TASK REQUIREMENTS — What you return must match the listing below word for word.

((

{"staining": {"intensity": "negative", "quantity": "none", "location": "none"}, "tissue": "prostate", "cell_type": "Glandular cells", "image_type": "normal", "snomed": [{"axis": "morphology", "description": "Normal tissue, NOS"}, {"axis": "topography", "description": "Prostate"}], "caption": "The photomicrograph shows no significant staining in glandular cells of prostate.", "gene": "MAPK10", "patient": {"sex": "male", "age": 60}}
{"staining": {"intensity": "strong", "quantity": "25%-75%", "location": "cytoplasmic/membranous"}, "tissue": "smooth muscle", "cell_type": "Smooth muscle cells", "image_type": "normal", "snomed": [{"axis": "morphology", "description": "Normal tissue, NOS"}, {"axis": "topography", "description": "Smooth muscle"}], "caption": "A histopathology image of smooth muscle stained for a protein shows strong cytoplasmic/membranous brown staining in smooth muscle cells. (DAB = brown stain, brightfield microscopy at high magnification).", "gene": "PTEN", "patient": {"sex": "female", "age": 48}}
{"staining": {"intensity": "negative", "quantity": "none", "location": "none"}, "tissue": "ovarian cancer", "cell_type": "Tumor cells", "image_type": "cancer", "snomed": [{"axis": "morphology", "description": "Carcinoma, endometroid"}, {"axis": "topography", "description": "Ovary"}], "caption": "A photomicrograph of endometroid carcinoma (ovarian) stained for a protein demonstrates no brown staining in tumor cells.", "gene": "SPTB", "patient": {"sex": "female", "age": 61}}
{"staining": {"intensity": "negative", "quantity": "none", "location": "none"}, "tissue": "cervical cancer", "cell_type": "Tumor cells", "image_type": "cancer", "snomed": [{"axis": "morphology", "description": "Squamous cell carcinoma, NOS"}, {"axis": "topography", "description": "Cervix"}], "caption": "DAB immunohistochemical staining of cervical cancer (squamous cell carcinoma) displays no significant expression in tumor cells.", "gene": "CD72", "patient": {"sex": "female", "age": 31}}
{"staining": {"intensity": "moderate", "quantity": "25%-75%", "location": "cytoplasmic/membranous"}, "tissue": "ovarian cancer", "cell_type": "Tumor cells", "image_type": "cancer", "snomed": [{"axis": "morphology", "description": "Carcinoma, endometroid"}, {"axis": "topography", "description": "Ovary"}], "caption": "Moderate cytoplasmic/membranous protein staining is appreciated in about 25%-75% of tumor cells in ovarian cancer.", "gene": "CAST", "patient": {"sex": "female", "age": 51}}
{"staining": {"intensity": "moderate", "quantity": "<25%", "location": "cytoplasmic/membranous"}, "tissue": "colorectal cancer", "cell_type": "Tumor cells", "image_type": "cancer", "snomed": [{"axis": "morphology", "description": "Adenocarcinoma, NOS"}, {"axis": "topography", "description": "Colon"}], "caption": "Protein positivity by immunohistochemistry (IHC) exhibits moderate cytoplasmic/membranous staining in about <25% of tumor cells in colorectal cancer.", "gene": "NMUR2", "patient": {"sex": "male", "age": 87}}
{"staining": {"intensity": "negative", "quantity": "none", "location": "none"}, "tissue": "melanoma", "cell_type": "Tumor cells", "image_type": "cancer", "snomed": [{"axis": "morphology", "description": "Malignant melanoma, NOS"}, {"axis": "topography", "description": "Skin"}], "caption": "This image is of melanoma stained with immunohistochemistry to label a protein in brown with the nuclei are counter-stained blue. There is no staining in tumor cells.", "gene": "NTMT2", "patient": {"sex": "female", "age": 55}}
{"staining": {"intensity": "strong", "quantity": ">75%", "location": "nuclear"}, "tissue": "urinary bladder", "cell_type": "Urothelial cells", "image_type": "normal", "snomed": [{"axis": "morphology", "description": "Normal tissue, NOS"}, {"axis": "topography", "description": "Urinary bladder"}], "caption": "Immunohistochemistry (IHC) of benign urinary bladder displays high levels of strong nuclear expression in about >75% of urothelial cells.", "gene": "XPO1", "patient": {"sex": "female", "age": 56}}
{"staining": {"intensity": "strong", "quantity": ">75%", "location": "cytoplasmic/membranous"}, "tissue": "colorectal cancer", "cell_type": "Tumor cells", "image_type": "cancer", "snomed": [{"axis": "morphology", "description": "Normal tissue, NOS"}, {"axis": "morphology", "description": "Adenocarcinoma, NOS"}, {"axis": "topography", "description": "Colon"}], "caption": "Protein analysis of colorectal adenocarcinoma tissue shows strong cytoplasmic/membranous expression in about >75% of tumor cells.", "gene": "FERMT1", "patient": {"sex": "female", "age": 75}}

))

RESULT OF THIS TASK —
{"staining": {"intensity": "negative", "quantity": "none", "location": "none"}, "tissue": "prostate", "cell_type": "Glandular cells", "image_type": "normal", "snomed": [{"axis": "morphology", "description": "Normal tissue, NOS"}, {"axis": "topography", "description": "Prostate"}], "caption": "The photomicrograph shows no significant staining in glandular cells of prostate.", "gene": "MAPK10", "patient": {"sex": "male", "age": 60}}
{"staining": {"intensity": "strong", "quantity": "25%-75%", "location": "cytoplasmic/membranous"}, "tissue": "smooth muscle", "cell_type": "Smooth muscle cells", "image_type": "normal", "snomed": [{"axis": "morphology", "description": "Normal tissue, NOS"}, {"axis": "topography", "description": "Smooth muscle"}], "caption": "A histopathology image of smooth muscle stained for a protein shows strong cytoplasmic/membranous brown staining in smooth muscle cells. (DAB = brown stain, brightfield microscopy at high magnification).", "gene": "PTEN", "patient": {"sex": "female", "age": 48}}
{"staining": {"intensity": "negative", "quantity": "none", "location": "none"}, "tissue": "ovarian cancer", "cell_type": "Tumor cells", "image_type": "cancer", "snomed": [{"axis": "morphology", "description": "Carcinoma, endometroid"}, {"axis": "topography", "description": "Ovary"}], "caption": "A photomicrograph of endometroid carcinoma (ovarian) stained for a protein demonstrates no brown staining in tumor cells.", "gene": "SPTB", "patient": {"sex": "female", "age": 61}}
{"staining": {"intensity": "negative", "quantity": "none", "location": "none"}, "tissue": "cervical cancer", "cell_type": "Tumor cells", "image_type": "cancer", "snomed": [{"axis": "morphology", "description": "Squamous cell carcinoma, NOS"}, {"axis": "topography", "description": "Cervix"}], "caption": "DAB immunohistochemical staining of cervical cancer (squamous cell carcinoma) displays no significant expression in tumor cells.", "gene": "CD72", "patient": {"sex": "female", "age": 31}}
{"staining": {"intensity": "moderate", "quantity": "25%-75%", "location": "cytoplasmic/membranous"}, "tissue": "ovarian cancer", "cell_type": "Tumor cells", "image_type": "cancer", "snomed": [{"axis": "morphology", "description": "Carcinoma, endometroid"}, {"axis": "topography", "description": "Ovary"}], "caption": "Moderate cytoplasmic/membranous protein staining is appreciated in about 25%-75% of tumor cells in ovarian cancer.", "gene": "CAST", "patient": {"sex": "female", "age": 51}}
{"staining": {"intensity": "moderate", "quantity": "<25%", "location": "cytoplasmic/membranous"}, "tissue": "colorectal cancer", "cell_type": "Tumor cells", "image_type": "cancer", "snomed": [{"axis": "morphology", "description": "Adenocarcinoma, NOS"}, {"axis": "topography", "description": "Colon"}], "caption": "Protein positivity by immunohistochemistry (IHC) exhibits moderate cytoplasmic/membranous staining in about <25% of tumor cells in colorectal cancer.", "gene": "NMUR2", "patient": {"sex": "male", "age": 87}}
{"staining": {"intensity": "negative", "quantity": "none", "location": "none"}, "tissue": "melanoma", "cell_type": "Tumor cells", "image_type": "cancer", "snomed": [{"axis": "morphology", "description": "Malignant melanoma, NOS"}, {"axis": "topography", "description": "Skin"}], "caption": "This image is of melanoma stained with immunohistochemistry to label a protein in brown with the nuclei are counter-stained blue. There is no staining in tumor cells.", "gene": "NTMT2", "patient": {"sex": "female", "age": 55}}
{"staining": {"intensity": "strong", "quantity": ">75%", "location": "nuclear"}, "tissue": "urinary bladder", "cell_type": "Urothelial cells", "image_type": "normal", "snomed": [{"axis": "morphology", "description": "Normal tissue, NOS"}, {"axis": "topography", "description": "Urinary bladder"}], "caption": "Immunohistochemistry (IHC) of benign urinary bladder displays high levels of strong nuclear expression in about >75% of urothelial cells.", "gene": "XPO1", "patient": {"sex": "female", "age": 56}}
{"staining": {"intensity": "strong", "quantity": ">75%", "location": "cytoplasmic/membranous"}, "tissue": "colorectal cancer", "cell_type": "Tumor cells", "image_type": "cancer", "snomed": [{"axis": "morphology", "description": "Normal tissue, NOS"}, {"axis": "morphology", "description": "Adenocarcinoma, NOS"}, {"axis": "topography", "description": "Colon"}], "caption": "Protein analysis of colorectal adenocarcinoma tissue shows strong cytoplasmic/membranous expression in about >75% of tumor cells.", "gene": "FERMT1", "patient": {"sex": "female", "age": 75}}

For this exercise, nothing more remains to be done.